As a younger engineer, I've come to a point in my career where I need to choose a path. I feel that many engineers (at least those who I've encountered) have stumbled upon this dilemma at one point or another. The paths are, of course, technical specialty or project/program management.

I cannot comment on other industries, however for my organization it appears that these two avenues only intersect once. Most people develop their technical expertise up to a certain point, then choose to either manage programs and rely on technical consultants or become extremely specialized in their field and uphold an advisory role, if you will. 

For the more seasoned veterans on this forum, I'm curious to know what your stories are and which path you decided to take. 

Thank you for sharing!


----------



## knight1fox3 (Jul 7, 2016)

Very similar career paths with my respective employer.  I am presently headed down the technical/specialized track vs. proj. management.  But at the same time, I haven't completely dismissed the PM role either.  I think to be a good technical project lead, one also should possess some level of PM skills.  And a good amount of this comes from actual field experience in being a project leader.  PM courses can help in offering different perspectives on how to approach things (and also provide tools to effectively manage).  But most of those situations are arbitrary and do not directly affect you and your career.  Once face with decisions like that, I think it will present a greater learning opportunity.


----------



## DanHalen (Jul 10, 2016)

I went down a similar path as well.

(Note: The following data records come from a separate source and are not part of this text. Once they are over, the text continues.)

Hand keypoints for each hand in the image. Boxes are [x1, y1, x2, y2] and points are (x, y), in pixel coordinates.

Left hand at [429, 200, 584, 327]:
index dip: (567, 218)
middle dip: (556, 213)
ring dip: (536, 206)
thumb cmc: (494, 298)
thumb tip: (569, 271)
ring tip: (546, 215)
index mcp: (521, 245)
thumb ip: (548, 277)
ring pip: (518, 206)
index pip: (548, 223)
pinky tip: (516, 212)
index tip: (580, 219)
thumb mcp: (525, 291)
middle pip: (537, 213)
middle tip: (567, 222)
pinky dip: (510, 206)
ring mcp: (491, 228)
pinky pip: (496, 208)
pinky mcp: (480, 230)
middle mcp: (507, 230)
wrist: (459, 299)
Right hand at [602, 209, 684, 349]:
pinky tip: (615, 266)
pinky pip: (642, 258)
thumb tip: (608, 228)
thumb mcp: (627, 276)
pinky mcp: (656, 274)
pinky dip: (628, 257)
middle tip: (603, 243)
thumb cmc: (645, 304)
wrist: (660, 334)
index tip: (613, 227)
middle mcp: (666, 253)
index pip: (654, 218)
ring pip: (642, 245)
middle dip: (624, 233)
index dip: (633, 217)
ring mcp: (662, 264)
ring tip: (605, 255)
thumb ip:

In the organization I work for you can have a Ph.D in every discipline in engineering and still be a project engineer. The only two ways to advance is get your PE license and start applying for those PM jobs (higher paid position) or get your MBA and go to another department. The options are very limited in our organization. There is a third option where you leave the organization as a whole. Several of my colleagues have left in recent months for higher paying positions in the PM role.

Sent from my XT1254 using Tapatalk


----------



## Road Guy (Jul 12, 2016)

I think the path towards either SR Engineer or Project Management exists in all engineering industries.   I went the PM route after a long tour of duty working for gubernment- I was private consultant for 9 years, then did 8 years in local government, now 3 years back in the private world as a "Sr PM" I guess SR just means I make a few more bucks than a regular PM?

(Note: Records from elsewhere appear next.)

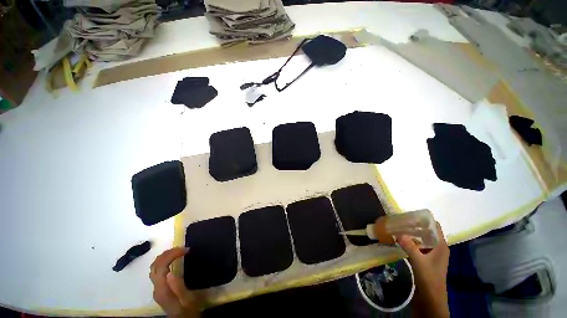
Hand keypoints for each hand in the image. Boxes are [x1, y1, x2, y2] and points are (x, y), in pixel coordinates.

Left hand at [150, 247, 200, 317]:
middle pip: (155, 265)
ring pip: (154, 267)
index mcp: (163, 290)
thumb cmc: (189, 310)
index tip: (186, 250)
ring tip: (179, 251)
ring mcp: (156, 288)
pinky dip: (164, 261)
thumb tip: (169, 272)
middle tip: (183, 248)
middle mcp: (156, 288)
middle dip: (168, 253)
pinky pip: (157, 270)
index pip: (161, 267)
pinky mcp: (159, 288)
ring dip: (165, 256)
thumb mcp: (187, 300)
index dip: (172, 255)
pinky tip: (173, 260)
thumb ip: (178, 287)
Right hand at [397, 222, 449, 317]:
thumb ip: (409, 247)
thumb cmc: (429, 279)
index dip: (425, 219)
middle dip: (415, 225)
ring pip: (422, 238)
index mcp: (441, 246)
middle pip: (427, 231)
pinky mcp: (426, 259)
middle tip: (401, 220)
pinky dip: (410, 241)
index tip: (411, 214)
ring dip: (412, 233)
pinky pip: (418, 245)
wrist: (431, 299)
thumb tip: (398, 233)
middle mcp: (438, 247)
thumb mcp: (419, 262)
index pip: (435, 227)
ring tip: (399, 227)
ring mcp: (432, 254)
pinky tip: (401, 240)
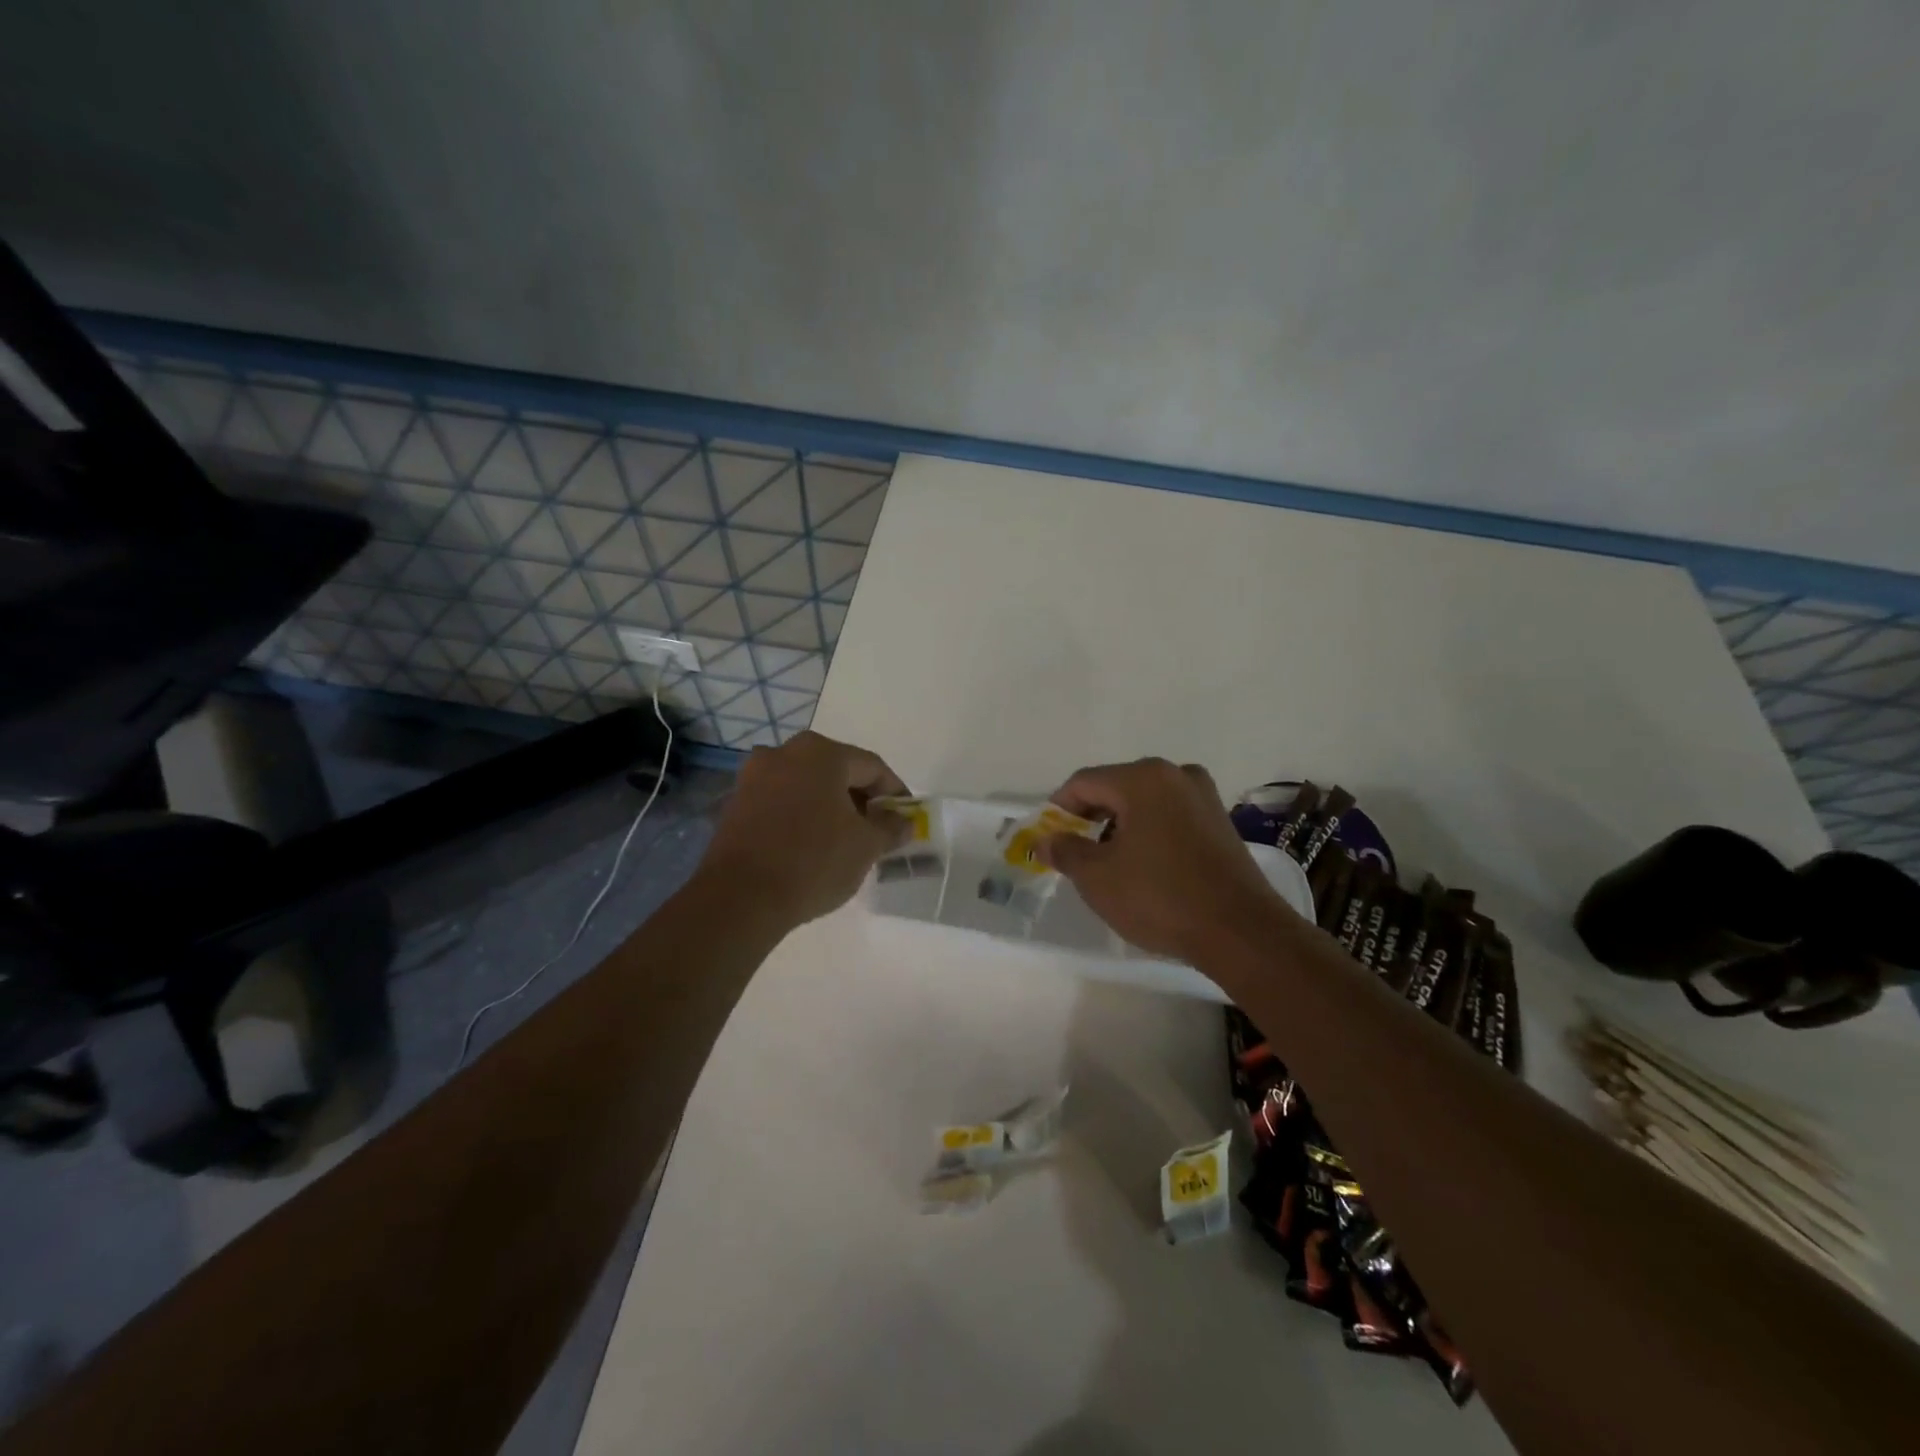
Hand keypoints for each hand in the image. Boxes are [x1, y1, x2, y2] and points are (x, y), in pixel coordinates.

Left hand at [701, 731, 910, 926]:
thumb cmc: (814, 861)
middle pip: (836, 771)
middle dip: (860, 798)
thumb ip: (890, 828)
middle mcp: (784, 752)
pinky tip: (810, 844)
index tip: (905, 817)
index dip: (894, 792)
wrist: (741, 897)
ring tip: (844, 839)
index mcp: (821, 752)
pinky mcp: (735, 803)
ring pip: (806, 785)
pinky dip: (801, 815)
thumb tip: (902, 821)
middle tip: (876, 829)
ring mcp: (754, 776)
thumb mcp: (866, 846)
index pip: (872, 766)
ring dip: (829, 806)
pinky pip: (781, 801)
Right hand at [1040, 758, 1294, 961]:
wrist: (1241, 932)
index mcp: (1142, 778)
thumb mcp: (1098, 878)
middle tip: (1075, 852)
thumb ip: (1065, 851)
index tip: (1048, 838)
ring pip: (1144, 801)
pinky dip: (1149, 831)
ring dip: (1120, 825)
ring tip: (1109, 863)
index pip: (1084, 782)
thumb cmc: (1160, 897)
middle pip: (1116, 787)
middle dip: (1090, 817)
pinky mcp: (1220, 821)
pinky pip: (1170, 815)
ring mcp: (1203, 796)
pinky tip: (1145, 865)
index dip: (1058, 809)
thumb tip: (1046, 840)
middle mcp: (1175, 774)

For my field (Civil- Transportation) the main difference in being a PM or a Sr EGR is the added stress (or fun) of chasing work, dealing with contracts, owners, clients directly, managing sub-consultants, schedules, managing other staff, etc.

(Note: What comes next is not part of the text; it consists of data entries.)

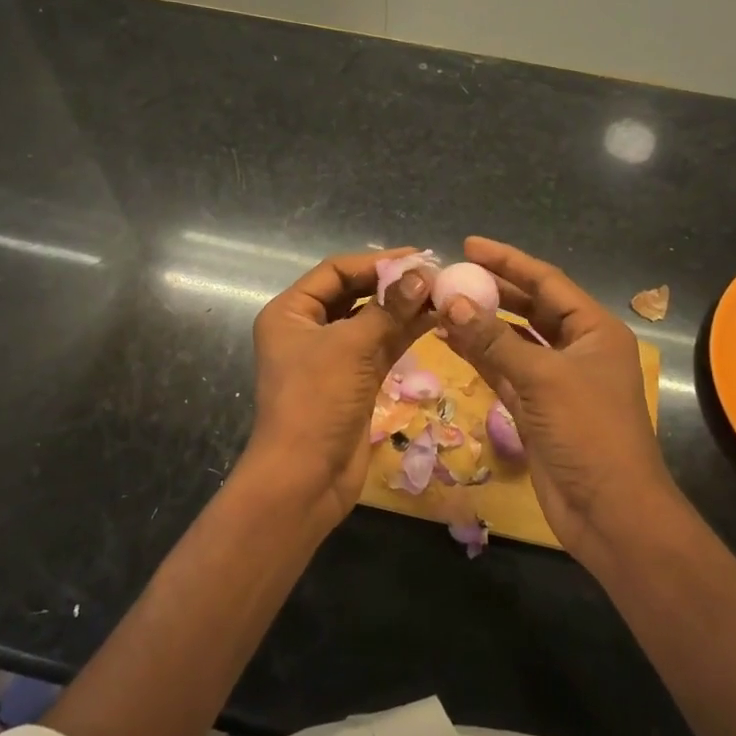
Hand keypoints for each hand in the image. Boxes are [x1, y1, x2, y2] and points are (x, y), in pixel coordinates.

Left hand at [246, 249, 436, 527]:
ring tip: (443, 295)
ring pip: (371, 320)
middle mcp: (308, 328)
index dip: (376, 261)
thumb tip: (423, 274)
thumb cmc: (316, 401)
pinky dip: (405, 333)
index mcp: (291, 312)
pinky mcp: (354, 380)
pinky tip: (435, 320)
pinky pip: (381, 346)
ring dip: (404, 308)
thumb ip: (388, 308)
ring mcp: (332, 356)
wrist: (305, 477)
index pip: (335, 271)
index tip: (419, 258)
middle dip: (393, 284)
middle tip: (436, 275)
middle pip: (354, 293)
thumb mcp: (351, 347)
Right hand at [438, 236, 681, 565]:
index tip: (469, 245)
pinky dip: (478, 356)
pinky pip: (503, 370)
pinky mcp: (535, 408)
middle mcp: (576, 348)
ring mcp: (554, 380)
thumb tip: (451, 302)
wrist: (609, 511)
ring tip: (440, 303)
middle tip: (449, 274)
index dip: (508, 261)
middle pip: (529, 307)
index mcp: (594, 330)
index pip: (547, 282)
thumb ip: (495, 339)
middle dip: (491, 290)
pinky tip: (448, 340)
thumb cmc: (589, 433)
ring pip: (512, 340)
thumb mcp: (543, 378)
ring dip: (480, 323)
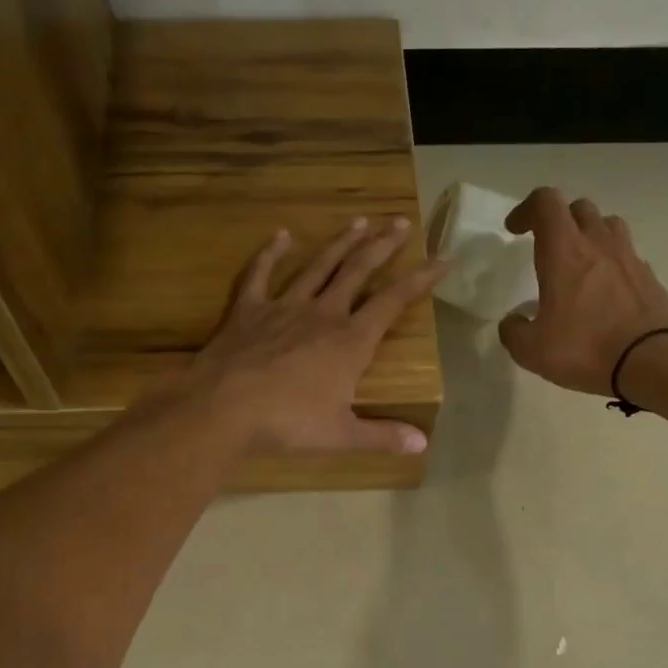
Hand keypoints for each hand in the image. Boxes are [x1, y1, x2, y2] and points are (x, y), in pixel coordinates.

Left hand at [188, 216, 446, 452]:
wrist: (225, 407)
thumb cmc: (288, 423)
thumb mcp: (341, 435)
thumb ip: (382, 437)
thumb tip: (422, 445)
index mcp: (351, 341)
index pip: (394, 301)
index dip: (421, 278)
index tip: (443, 258)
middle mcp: (323, 314)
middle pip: (358, 271)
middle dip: (383, 246)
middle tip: (401, 222)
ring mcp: (284, 307)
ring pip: (318, 266)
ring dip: (340, 243)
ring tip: (359, 221)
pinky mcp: (249, 309)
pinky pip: (261, 274)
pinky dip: (270, 253)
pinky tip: (280, 235)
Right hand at [497, 188, 667, 395]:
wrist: (649, 362)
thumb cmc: (583, 348)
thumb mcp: (531, 350)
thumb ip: (514, 331)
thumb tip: (513, 322)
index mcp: (564, 252)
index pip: (546, 203)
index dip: (526, 209)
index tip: (514, 230)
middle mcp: (598, 244)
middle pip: (579, 208)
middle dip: (558, 220)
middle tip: (546, 246)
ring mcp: (628, 258)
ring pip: (608, 225)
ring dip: (589, 235)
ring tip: (579, 262)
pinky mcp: (649, 277)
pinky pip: (627, 256)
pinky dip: (611, 263)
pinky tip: (604, 292)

We have a lot of people that pursue the SR EGR route because they don't like those "headaches"

But being a PM, &amp; this is something I tell all my starry eyed newbs at work, is something that does require some grey "engineering' hair, but is also very much an administrative role, you have to like talking on the pone, be responsive to emails, be able to delegate, understand how projects make money, sacrifice your own time, etc.. 

The main difference between people at my work with the same years of experience as me, but on the SR EGR track, is they can use the current software programs and I cant in all reality.  You move from more of a "create the plans" role to a "review and approve the plans role"  There are days I would rather be grunting out the work instead of worrying about where the next work is coming from, or having to figure out a way to do work that wasn't in the contract, or approach the owner and tell them that they didn't put something in our contract and beg for more $$.  Also I don't always care for the salesman part of the job either, but someone has to do it...


----------